The majority of breast cancers rely on the hormone estrogen for growth. Anti-estrogen therapies are effective at both treating and preventing this kind of breast cancer- called estrogen receptor (ER)-positive. Side effects from hormonal therapy, however, cause many women to stop taking it. Drs. Wang and Ingle are conducting studies to understand how a woman’s genetic makeup affects her response to anti-hormone therapy. They hope to identify genetic markers that can help select the best preventive therapy for each woman.
Full Research Summary
Tamoxifen and raloxifene belong to a class of anti-estrogen drugs called SERMs and are effective agents for the chemoprevention of breast cancer. However, many women at high risk for breast cancer will not take these drugs due to the potential for toxicity. Women differ in their genetic make-up, and this variability can determine how a woman tolerates and responds to drugs such as tamoxifen and aromatase inhibitors.
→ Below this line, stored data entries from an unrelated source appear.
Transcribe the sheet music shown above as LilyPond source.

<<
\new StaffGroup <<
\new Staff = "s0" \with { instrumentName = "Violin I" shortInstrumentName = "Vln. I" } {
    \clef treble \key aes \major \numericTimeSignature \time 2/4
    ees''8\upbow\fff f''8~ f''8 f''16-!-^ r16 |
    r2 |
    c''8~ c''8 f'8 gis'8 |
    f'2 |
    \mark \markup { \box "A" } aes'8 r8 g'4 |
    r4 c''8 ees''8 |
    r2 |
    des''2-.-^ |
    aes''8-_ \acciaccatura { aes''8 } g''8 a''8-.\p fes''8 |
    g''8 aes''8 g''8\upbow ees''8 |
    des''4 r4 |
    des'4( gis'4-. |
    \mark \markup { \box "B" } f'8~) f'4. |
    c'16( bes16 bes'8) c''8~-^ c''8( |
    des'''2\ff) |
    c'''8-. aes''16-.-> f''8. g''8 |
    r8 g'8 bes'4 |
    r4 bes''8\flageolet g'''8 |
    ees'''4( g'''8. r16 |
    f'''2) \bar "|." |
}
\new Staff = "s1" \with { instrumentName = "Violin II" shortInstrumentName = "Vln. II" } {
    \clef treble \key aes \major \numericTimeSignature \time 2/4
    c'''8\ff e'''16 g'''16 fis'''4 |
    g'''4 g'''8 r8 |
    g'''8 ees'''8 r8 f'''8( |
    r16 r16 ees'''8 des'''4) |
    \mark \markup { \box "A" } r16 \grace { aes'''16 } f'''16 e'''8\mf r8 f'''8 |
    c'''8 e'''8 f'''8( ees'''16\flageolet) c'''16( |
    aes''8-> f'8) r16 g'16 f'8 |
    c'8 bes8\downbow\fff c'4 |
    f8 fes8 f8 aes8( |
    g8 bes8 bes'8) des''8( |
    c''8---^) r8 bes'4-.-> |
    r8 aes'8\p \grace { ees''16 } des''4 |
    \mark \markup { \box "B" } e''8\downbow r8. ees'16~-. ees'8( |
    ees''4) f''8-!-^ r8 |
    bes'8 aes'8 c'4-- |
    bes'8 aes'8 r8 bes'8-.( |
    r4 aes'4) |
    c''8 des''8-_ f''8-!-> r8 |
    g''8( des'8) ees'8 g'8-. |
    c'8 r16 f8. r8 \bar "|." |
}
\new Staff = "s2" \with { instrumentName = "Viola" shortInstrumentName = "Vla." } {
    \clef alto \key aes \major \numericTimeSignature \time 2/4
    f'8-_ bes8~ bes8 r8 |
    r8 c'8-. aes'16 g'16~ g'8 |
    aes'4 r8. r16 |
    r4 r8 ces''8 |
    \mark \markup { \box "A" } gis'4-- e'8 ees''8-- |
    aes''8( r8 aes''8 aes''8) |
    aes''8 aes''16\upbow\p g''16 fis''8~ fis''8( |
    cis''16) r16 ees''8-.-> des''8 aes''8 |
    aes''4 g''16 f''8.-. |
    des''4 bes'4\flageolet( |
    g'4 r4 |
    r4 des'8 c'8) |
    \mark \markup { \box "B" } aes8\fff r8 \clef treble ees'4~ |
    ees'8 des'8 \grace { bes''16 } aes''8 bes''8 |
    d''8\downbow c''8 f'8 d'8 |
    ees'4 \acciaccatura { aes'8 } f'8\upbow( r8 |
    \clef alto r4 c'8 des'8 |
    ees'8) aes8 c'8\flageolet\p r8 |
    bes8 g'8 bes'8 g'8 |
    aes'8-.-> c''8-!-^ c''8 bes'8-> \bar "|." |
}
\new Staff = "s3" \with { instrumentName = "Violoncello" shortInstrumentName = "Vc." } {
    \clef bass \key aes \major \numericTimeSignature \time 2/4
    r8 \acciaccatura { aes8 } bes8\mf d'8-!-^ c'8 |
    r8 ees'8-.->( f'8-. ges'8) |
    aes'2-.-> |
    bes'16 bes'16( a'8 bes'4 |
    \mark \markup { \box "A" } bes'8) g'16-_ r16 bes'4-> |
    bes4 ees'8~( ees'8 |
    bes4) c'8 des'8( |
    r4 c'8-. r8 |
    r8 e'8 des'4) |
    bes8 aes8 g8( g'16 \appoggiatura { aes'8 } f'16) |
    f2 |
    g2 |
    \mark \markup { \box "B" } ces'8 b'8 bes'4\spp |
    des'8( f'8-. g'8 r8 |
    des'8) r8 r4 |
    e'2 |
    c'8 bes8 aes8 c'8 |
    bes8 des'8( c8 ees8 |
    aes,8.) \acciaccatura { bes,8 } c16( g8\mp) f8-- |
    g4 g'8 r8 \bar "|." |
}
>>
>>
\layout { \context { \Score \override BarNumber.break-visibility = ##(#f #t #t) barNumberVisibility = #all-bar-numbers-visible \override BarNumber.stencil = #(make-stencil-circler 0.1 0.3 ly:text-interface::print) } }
The focus of Drs. Wang and Ingle’s research is to identify biomarkers that can predict who is most likely to benefit from SERM prevention therapy and aromatase inhibitors. They have identified two genetic markers that appear to be associated with response to SERM treatment. The same genes are involved in regulation of the BRCA genes, and so they may also be important in selecting patients for PARP inhibitor therapy, a therapy that has been approved to treat advanced BRCA-related breast and ovarian cancers.
These findings indicate that, for the first time, breast cancer prevention therapy may be able to be "personalized" by using genetic biomarkers. The team will continue to explore the genetic differences related to effectiveness of tamoxifen and aromatase inhibitors.
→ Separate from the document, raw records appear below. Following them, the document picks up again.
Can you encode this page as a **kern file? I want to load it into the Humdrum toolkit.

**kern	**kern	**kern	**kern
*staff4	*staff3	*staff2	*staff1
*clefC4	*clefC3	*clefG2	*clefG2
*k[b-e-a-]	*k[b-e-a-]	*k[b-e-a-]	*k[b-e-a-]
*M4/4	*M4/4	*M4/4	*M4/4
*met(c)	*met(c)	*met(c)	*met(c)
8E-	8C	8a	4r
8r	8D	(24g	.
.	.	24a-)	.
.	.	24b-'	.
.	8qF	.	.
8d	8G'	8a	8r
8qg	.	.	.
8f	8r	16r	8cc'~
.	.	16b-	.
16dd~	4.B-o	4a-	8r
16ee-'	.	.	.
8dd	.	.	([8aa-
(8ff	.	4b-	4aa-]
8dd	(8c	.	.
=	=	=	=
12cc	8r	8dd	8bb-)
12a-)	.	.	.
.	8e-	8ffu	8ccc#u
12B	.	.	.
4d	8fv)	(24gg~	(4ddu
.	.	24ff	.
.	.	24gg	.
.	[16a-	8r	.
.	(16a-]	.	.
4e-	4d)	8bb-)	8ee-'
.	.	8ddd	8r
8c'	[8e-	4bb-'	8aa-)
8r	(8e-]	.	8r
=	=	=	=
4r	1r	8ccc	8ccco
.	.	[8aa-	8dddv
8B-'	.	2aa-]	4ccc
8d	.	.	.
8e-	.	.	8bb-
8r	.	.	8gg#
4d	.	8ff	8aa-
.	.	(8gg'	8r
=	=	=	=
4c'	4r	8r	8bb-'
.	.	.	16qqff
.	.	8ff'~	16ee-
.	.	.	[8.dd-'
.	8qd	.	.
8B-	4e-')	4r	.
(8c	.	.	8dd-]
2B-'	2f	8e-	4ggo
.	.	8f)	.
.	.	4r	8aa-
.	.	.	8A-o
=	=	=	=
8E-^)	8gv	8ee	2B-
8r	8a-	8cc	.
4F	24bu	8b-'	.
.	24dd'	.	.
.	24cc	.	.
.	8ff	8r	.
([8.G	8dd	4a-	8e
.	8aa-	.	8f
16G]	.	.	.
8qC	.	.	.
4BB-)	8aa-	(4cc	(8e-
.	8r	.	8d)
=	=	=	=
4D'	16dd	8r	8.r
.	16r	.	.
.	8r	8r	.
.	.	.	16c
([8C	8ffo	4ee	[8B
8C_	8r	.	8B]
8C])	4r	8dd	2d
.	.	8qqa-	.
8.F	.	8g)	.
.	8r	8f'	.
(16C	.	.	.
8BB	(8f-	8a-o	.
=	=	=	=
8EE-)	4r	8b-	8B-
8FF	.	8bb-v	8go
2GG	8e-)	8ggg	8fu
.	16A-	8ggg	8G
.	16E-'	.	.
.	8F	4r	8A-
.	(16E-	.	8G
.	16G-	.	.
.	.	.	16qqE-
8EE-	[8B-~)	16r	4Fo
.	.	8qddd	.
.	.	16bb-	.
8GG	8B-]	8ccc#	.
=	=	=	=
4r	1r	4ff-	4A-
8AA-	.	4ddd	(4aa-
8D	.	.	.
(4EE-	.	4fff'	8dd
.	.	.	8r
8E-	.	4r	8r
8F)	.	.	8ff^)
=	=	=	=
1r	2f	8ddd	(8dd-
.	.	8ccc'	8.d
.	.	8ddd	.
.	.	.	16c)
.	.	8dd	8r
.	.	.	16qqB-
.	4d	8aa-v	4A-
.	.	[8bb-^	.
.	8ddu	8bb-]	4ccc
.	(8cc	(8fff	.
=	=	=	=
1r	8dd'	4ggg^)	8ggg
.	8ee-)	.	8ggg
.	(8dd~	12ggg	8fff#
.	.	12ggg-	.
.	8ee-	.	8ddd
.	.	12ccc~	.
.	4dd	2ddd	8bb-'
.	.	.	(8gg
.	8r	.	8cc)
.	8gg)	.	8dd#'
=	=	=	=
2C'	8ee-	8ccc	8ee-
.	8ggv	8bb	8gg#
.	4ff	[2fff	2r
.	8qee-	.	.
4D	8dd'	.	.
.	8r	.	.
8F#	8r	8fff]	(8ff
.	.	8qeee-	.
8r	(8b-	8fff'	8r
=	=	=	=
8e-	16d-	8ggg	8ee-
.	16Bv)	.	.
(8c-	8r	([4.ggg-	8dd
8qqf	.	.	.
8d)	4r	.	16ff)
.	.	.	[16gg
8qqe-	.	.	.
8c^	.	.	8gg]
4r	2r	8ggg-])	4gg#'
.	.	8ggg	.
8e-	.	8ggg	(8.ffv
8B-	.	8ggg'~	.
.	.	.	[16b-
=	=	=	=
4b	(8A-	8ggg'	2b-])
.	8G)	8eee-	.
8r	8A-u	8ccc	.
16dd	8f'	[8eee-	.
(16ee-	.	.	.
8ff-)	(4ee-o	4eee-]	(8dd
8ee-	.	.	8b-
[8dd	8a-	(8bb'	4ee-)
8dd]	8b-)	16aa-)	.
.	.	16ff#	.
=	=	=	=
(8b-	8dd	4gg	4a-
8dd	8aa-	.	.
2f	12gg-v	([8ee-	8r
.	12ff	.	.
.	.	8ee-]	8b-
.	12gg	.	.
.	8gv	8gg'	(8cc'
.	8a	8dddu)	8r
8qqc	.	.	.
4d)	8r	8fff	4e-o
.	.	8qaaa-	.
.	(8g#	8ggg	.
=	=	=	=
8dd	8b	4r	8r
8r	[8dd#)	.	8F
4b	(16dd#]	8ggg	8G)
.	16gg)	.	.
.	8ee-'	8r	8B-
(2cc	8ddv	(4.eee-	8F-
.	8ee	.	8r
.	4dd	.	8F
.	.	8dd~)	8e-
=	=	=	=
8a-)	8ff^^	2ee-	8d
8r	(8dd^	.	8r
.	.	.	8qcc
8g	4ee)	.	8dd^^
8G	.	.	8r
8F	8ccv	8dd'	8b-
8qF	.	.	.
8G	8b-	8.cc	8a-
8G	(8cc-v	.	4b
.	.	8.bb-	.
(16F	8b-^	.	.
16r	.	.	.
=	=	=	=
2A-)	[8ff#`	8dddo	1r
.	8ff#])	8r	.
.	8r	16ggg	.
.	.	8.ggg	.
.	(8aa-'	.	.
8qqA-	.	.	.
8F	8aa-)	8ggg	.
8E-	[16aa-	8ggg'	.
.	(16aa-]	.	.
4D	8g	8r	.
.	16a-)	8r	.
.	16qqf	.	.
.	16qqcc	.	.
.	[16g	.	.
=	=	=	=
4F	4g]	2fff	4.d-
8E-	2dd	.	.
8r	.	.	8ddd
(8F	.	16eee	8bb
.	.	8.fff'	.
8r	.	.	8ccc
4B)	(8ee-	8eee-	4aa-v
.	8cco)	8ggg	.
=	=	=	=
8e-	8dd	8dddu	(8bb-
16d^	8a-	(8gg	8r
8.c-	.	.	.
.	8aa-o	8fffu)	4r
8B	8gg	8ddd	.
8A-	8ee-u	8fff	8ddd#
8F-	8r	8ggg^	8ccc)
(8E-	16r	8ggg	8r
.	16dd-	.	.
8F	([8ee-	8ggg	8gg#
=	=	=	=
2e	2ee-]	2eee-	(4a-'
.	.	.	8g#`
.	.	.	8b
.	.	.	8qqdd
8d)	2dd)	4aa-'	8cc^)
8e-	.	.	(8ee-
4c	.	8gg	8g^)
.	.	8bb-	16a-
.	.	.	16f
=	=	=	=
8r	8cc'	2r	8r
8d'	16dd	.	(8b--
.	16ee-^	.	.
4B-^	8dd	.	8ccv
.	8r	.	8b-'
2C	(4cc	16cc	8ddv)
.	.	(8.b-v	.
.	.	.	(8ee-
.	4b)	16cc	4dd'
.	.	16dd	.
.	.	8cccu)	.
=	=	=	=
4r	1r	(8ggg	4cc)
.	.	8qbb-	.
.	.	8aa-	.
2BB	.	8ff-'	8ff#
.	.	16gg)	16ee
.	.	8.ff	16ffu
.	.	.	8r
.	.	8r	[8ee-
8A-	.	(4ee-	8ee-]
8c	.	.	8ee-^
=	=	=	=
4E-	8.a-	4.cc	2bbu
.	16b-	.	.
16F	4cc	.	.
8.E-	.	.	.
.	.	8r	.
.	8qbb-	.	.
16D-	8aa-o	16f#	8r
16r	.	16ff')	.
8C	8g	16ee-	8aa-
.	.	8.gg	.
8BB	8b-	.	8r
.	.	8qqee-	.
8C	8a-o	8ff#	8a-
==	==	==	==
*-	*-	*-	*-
Their ultimate goal is to establish the genetic basis for selecting the best endocrine therapy treatment for a given woman, either to prevent breast cancer when she is at high risk or to prevent recurrence when she has already been diagnosed.
Dr. Liewei Wang received her medical degree from FuDan University Medical School, Shanghai, followed by a PhD degree in Pharmacology from the Mayo Clinic. She trained in a leading national center for pharmacogenomics (PGx) research. Currently Dr. Wang is Professor of Pharmacology at Mayo where she has developed a research program focused on the use of genomic technology joined with a cell-based model system and clinical samples to study mechanisms of cancer biology and drug response. As Co-PI of the Mayo-NIH Pharmacogenomics Research Network (PGRN) grant for the past decade she has led PGx functional genomic studies of breast cancer designed to identify and understand biomarkers for response to endocrine and chemotherapy of breast cancer. Among those studies are the BCRF funded project in collaboration with Dr. James Ingle, in which her group has discovered a series biomarkers for endocrine response in breast cancer and they are studying the basic mechanisms associated with these biomarkers to help design better individualized endocrine therapy. She also leads a Mayo program developing new experimental models for breast and prostate cancer. Dr. Wang has published extensively in high impact journals and has received the Astellas Award from Astellas Foundation and the 2016 Leon Goldberg Early Investigator Award from the American Society for Clinical Pharmacology and Therapeutics. Dr. Wang is a member of the Mayo-NCI Comprehensive Cancer Center and Associate Director of the Pharmacogenomics Program of the Mayo Center for Individualized Medicine.